(Your task) Render the listing as a Markdown table with the columns Row and Line, from its first line through the line containing "13. Hivatkozások", skipping blank lines. Leave the pictures out.

(Data to use begins)

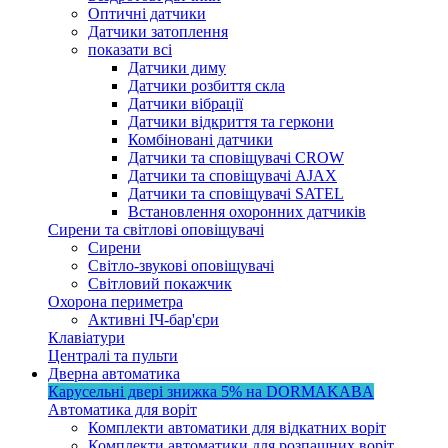
Оптичні датчики
Датчики затоплення
показати всі
Датчики диму
Датчики розбиття скла
Датчики вібрації
Датчики відкриття та геркони
Комбіновані датчики
Датчики та сповіщувачі CROW
Датчики та сповіщувачі AJAX
Датчики та сповіщувачі SATEL
Встановлення охоронних датчиків
Сирени та світлові оповіщувачі
Сирени
Світло-звукові оповіщувачі
Світловий покажчик
Охорона периметра
Активні ІЧ-бар'єри
Клавіатури
Централі та пульти
Дверна автоматика
Карусельні двері
знижка 5%
на DORMAKABA
Автоматика для воріт
Комплекти автоматики для відкатних воріт
Комплекти автоматики для розпашних воріт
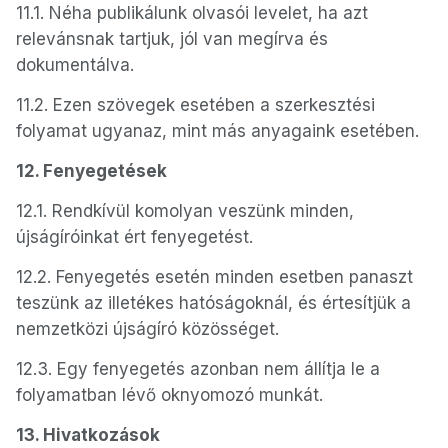
11.1. Néha publikálunk olvasói levelet, ha azt
relevánsnak tartjuk, jól van megírva és
dokumentálva.
11.2. Ezen szövegek esetében a szerkesztési
folyamat ugyanaz, mint más anyagaink esetében.
12. Fenyegetések
12.1. Rendkívül komolyan veszünk minden,
újságíróinkat ért fenyegetést.
12.2. Fenyegetés esetén minden esetben panaszt
teszünk az illetékes hatóságoknál, és értesítjük a
nemzetközi újságíró közösséget.
12.3. Egy fenyegetés azonban nem állítja le a
folyamatban lévő oknyomozó munkát.
13. Hivatkozások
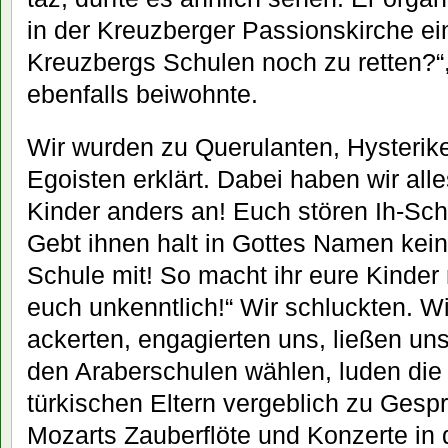
in der Kreuzberger Passionskirche e
Kreuzbergs Schulen noch zu retten?“,
ebenfalls beiwohnte.
Wir wurden zu Querulanten, Hysterik
Egoisten erklärt. Dabei haben wir alle
Kinder anders an! Euch stören Ih-Sc
Gebt ihnen halt in Gottes Namen kein
Schule mit! So macht ihr eure Kinder 
euch unkenntlich!“ Wir schluckten. W
ackerten, engagierten uns, ließen uns 
den Araberschulen wählen, luden die
türkischen Eltern vergeblich zu Gesp
Mozarts Zauberflöte und Konzerte in 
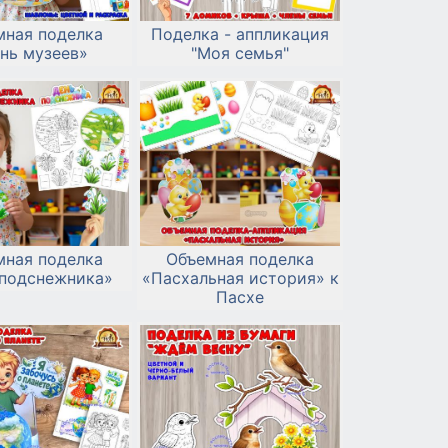
мная поделка
Поделка - аппликация
нь музеев»
"Моя семья"
мная поделка
Объемная поделка
 подснежника»
«Пасхальная история» к
Пасхе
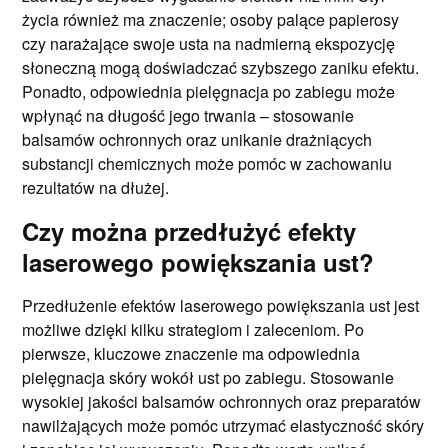
życia również ma znaczenie; osoby palące papierosy
czy narażające swoje usta na nadmierną ekspozycję
słoneczną mogą doświadczać szybszego zaniku efektu.
Ponadto, odpowiednia pielęgnacja po zabiegu może
wpłynąć na długość jego trwania – stosowanie
balsamów ochronnych oraz unikanie drażniących
substancji chemicznych może pomóc w zachowaniu
rezultatów na dłużej.
Czy można przedłużyć efekty
laserowego powiększania ust?
Przedłużenie efektów laserowego powiększania ust jest
możliwe dzięki kilku strategiom i zaleceniom. Po
pierwsze, kluczowe znaczenie ma odpowiednia
pielęgnacja skóry wokół ust po zabiegu. Stosowanie
wysokiej jakości balsamów ochronnych oraz preparatów
nawilżających może pomóc utrzymać elastyczność skóry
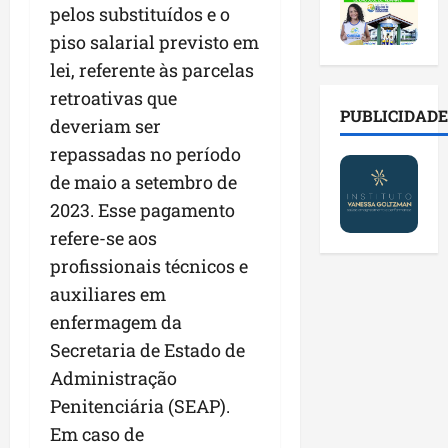
2
t
s
o
a
pelos substituídos e o
0
i
o
r
l
piso salarial previsto em
2
r
b
e
e
6
lei, referente às parcelas
a
r
s
n
a
d
e
p
retroativas que
o
b
a
E
PUBLICIDADE
ú
v
deveriam ser
r
d
s
b
a
repassadas no período
e
e
t
l
s
s
f
de maio a setembro de
r
i
t
a
a
e
c
e
2023. Esse pagamento
l
m
i
o
c
refere-se aos
a
í
t
s
n
profissionais técnicos e
d
l
o
c
o
e
i
d
auxiliares em
o
l
i
a
o
m
o
enfermagem da
m
s
s
c
g
Secretaria de Estado de
p
e
M
o
i
r
Administração
r
o
n
a
e
e
s
t
Penitenciária (SEAP).
s
n
g
q
a
p
Em caso de
s
u
u
s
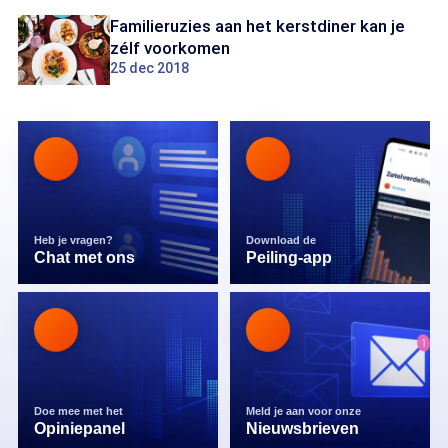
Familieruzies aan het kerstdiner kan je
zélf voorkomen
25 dec 2018
Heb je vragen?
Download de
Chat met ons
Peiling-app
Doe mee met het
Meld je aan voor onze
Opiniepanel
Nieuwsbrieven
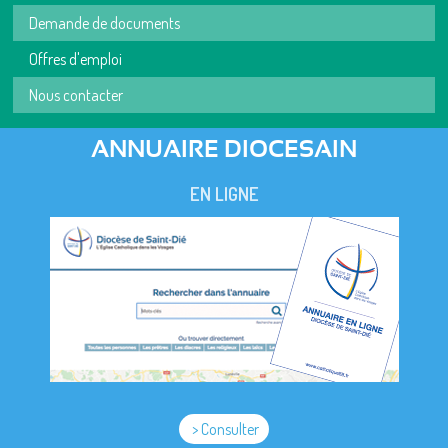
Demande de documents
Offres d'emploi
Nous contacter
ANNUAIRE DIOCESAIN
EN LIGNE
> Consulter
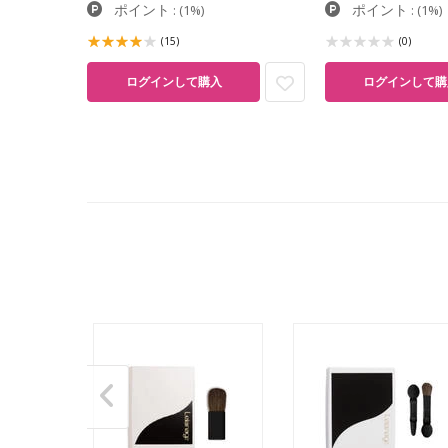
ポイント
ポイント
:
(1%)
:
(1%)
(15)
(0)
ログインして購
ログインして購入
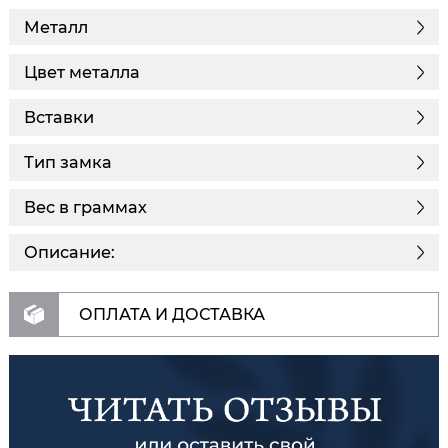
Металл
Цвет металла
Вставки
Тип замка
Вес в граммах
Описание:
ОПЛАТА И ДОСТАВКА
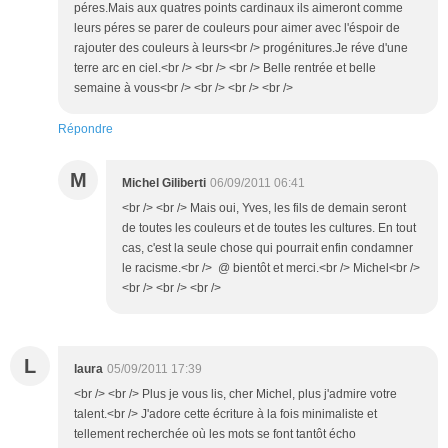
péres.Mais aux quatres points cardinaux ils aimeront comme
leurs péres se parer de couleurs pour aimer avec l'éspoir de
rajouter des couleurs à leurs<br /> progénitures.Je réve d'une
terre arc en ciel.<br /> <br /> <br /> Belle rentrée et belle
semaine à vous<br /> <br /> <br /> <br />
Répondre
M
Michel Giliberti
06/09/2011 06:41
<br /> <br /> Mais oui, Yves, les fils de demain seront
de toutes les couleurs et de toutes les cultures. En tout
cas, c'est la seule chose qui pourrait enfin condamner
le racisme.<br /> @ bientôt et merci.<br /> Michel<br />
<br /> <br /> <br />
L
laura
05/09/2011 17:39
<br /> <br /> Plus je vous lis, cher Michel, plus j'admire votre
talent.<br /> J'adore cette écriture à la fois minimaliste et
tellement recherchée où les mots se font tantôt écho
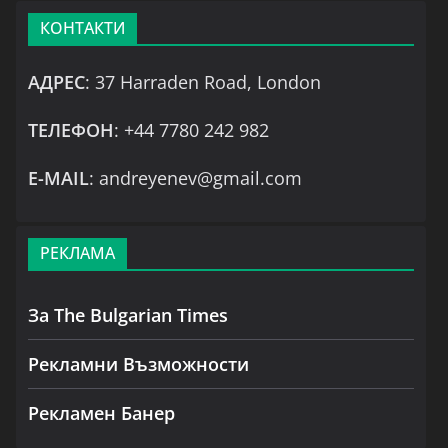
КОНТАКТИ
АДРЕС
: 37 Harraden Road, London
ТЕЛЕФОН
: +44 7780 242 982
Е-MAIL
: andreyenev@gmail.com
РЕКЛАМА
За The Bulgarian Times
Рекламни Възможности
Рекламен Банер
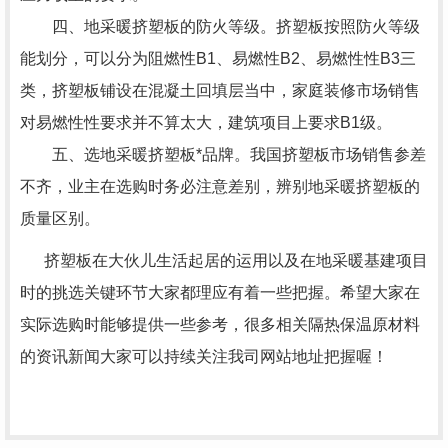
四、地采暖挤塑板的防火等级。挤塑板按照防火等级
能划分，可以分为阻燃性B1、易燃性B2、易燃性性B3三
类，挤塑板铺设在混凝土回填层当中，家庭装修市场销售
对易燃性性要求并不算太大，建筑项目上要求B1级。
五、选地采暖挤塑板*品牌。我国挤塑板市场销售参差
不齐，业主在选购时务必注意差别，辨别地采暖挤塑板的
质量区别。
挤塑板在大伙儿生活起居的运用以及在地采暖基建项目
时的挑选关键环节大家都理应有着一些把握。希望大家在
实际选购时能够提供一些参考，很多相关隔热保温原材料
的资讯新闻大家可以持续关注我司网站地址把握喔！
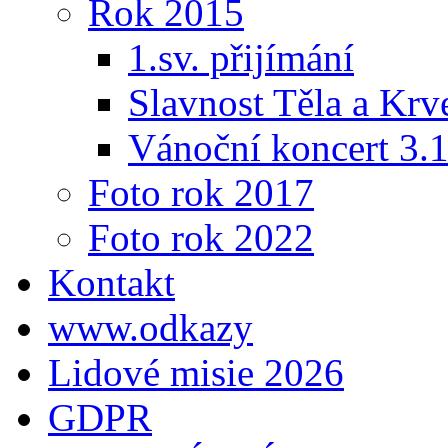
Rok 2015
1.sv. přijímání
Slavnost Těla a Krv
Vánoční koncert 3.
Foto rok 2017
Foto rok 2022
Kontakt
www.odkazy
Lidové misie 2026
GDPR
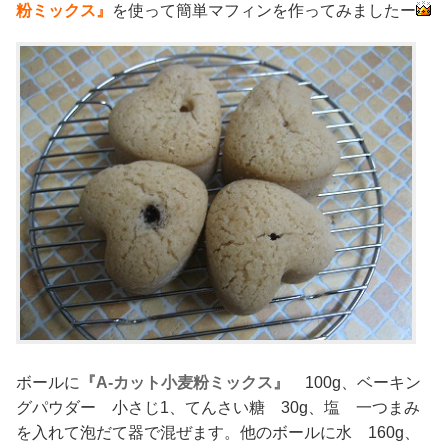
粉ミックス』
を使って簡単マフィンを作ってみましたー
ボールに
『A-カット小麦粉ミックス』
100g、ベーキン
グパウダー 小さじ1、てんさい糖 30g、塩 一つまみ
を入れて泡だて器で混ぜます。他のボールに水 160g、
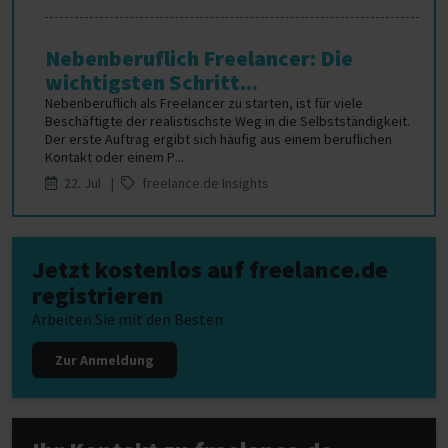
Nebenberuflich Freelancer: Die
wichtigsten Schritt...
Nebenberuflich als Freelancer zu starten, ist für viele
Beschäftigte der realistischste Weg in die Selbstständigkeit.
Der erste Auftrag ergibt sich häufig aus einem beruflichen
Kontakt oder einem P...
22. Jul |
freelance.de Insights
Jetzt kostenlos auf freelance.de
registrieren
Arbeiten Sie mit den Besten
Zur Anmeldung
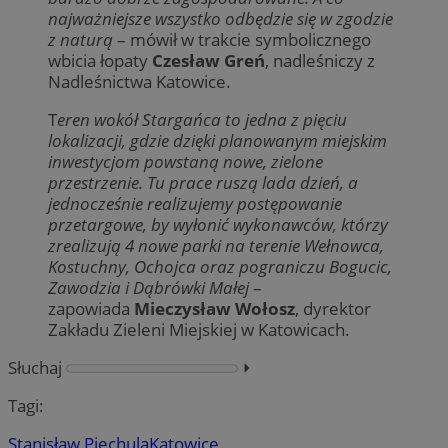
najważniejsze wszystko odbędzie się w zgodzie
z naturą
– mówił w trakcie symbolicznego
wbicia łopaty
Czesław Greń
, nadleśniczy z
Nadleśnictwa Katowice.
T
eren wokół Stargańca to jedna z pięciu
lokalizacji, gdzie dzięki planowanym miejskim
inwestycjom powstaną nowe, zielone
przestrzenie. Tu prace ruszą lada dzień, a
jednocześnie realizujemy postępowanie
przetargowe, by wyłonić wykonawców, którzy
zrealizują 4 nowe parki na terenie Wełnowca,
Kostuchny, Ochojca oraz pograniczu Bogucic,
Zawodzia i Dąbrówki Małej
–
zapowiada
Mieczysław Wołosz
, dyrektor
Zakładu Zieleni Miejskiej w Katowicach.
Słuchaj
⏵︎
Tagi:
Stanisław Piechula
Katowice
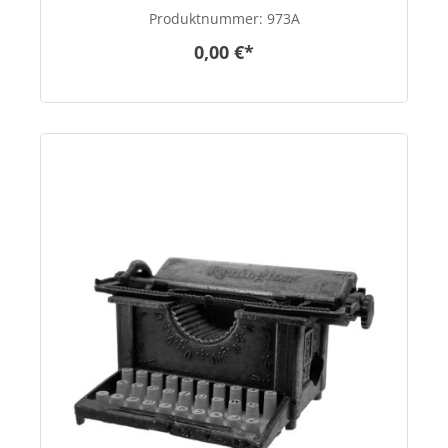
Produktnummer:
973A
0,00 €*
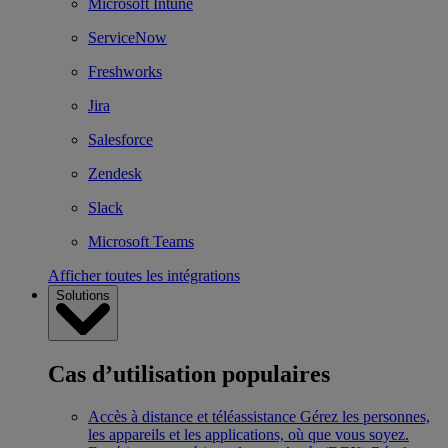
Microsoft Intune
ServiceNow
Freshworks
Jira
Salesforce
Zendesk
Slack
Microsoft Teams
Afficher toutes les intégrations
Solutions
Cas d’utilisation populaires
Accès à distance et téléassistance
Gérez les personnes,
les appareils et les applications, où que vous soyez.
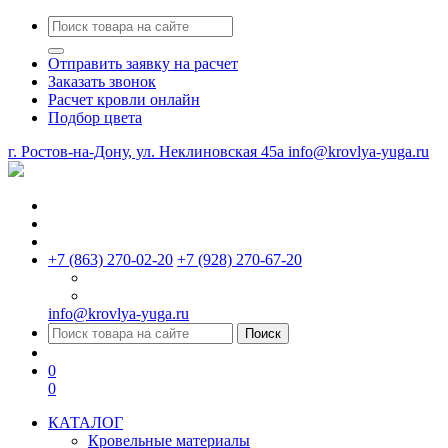
Отправить заявку на расчет
Заказать звонок
Расчет кровли онлайн
Подбор цвета
г. Ростов-на-Дону, ул. Неклиновская 45a
info@krovlya-yuga.ru
+7 (863) 270-02-20
+7 (928) 270-67-20
info@krovlya-yuga.ru
Поиск
0
0
КАТАЛОГ
Кровельные материалы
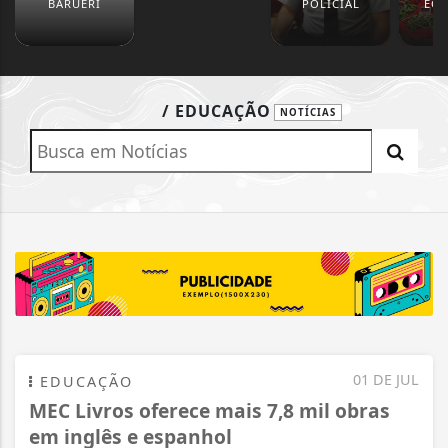
BARUERI
POLICIAL
EC
/ EDUCAÇÃO
NOTÍCIAS
01 DE JUL
EDUCAÇÃO
MEC Livros oferece mais 7,8 mil obras
em inglês e espanhol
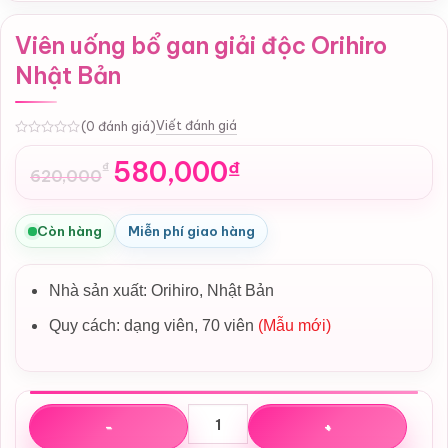
Viên uống bổ gan giải độc Orihiro
Nhật Bản
Viết đánh giá
(0 đánh giá)
0
580,000
₫
₫
620,000
Giá
Giá
gốc
hiện
là:
tại
Còn hàng
Miễn phí giao hàng
620,000₫.
là:
580,000₫.
Nhà sản xuất:
Orihiro, Nhật Bản
Quy cách: dạng viên, 70 viên
(Mẫu mới)
Viên uống bổ gan giải độc Orihiro Nhật Bản số lượng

(Data to use ends)

(Reply)
| Row | Line |
|---|---|
| 1 | Оптичні датчики |
| 2 | Датчики затоплення |
| 3 | показати всі |
| 4 | Датчики диму |
| 5 | Датчики розбиття скла |
| 6 | Датчики вібрації |
| 7 | Датчики відкриття та геркони |
| 8 | Комбіновані датчики |
| 9 | Датчики та сповіщувачі CROW |
| 10 | Датчики та сповіщувачі AJAX |
| 11 | Датчики та сповіщувачі SATEL |
| 12 | Встановлення охоронних датчиків |
| 13 | Сирени та світлові оповіщувачі |
| 14 | Сирени |
| 15 | Світло-звукові оповіщувачі |
| 16 | Світловий покажчик |
| 17 | Охорона периметра |
| 18 | Активні ІЧ-бар'єри |
| 19 | Клавіатури |
| 20 | Централі та пульти |
| 21 | Дверна автоматика |
| 22 | Карусельні двері |
| 23 | знижка 5% |
| 24 | на DORMAKABA |
| 25 | Автоматика для воріт |
| 26 | Комплекти автоматики для відкатних воріт |
| 27 | Комплекти автоматики для розпашних воріт |
| 28 | 11.1. Néha publikálunk olvasói levelet, ha azt |
| 29 | relevánsnak tartjuk, jól van megírva és |
| 30 | dokumentálva. |
| 31 | 11.2. Ezen szövegek esetében a szerkesztési |
| 32 | folyamat ugyanaz, mint más anyagaink esetében. |
| 33 | 12. Fenyegetések |
| 34 | 12.1. Rendkívül komolyan veszünk minden, |
| 35 | újságíróinkat ért fenyegetést. |
| 36 | 12.2. Fenyegetés esetén minden esetben panaszt |
| 37 | teszünk az illetékes hatóságoknál, és értesítjük a |
| 38 | nemzetközi újságíró közösséget. |
| 39 | 12.3. Egy fenyegetés azonban nem állítja le a |
| 40 | folyamatban lévő oknyomozó munkát. |
| 41 | 13. Hivatkozások |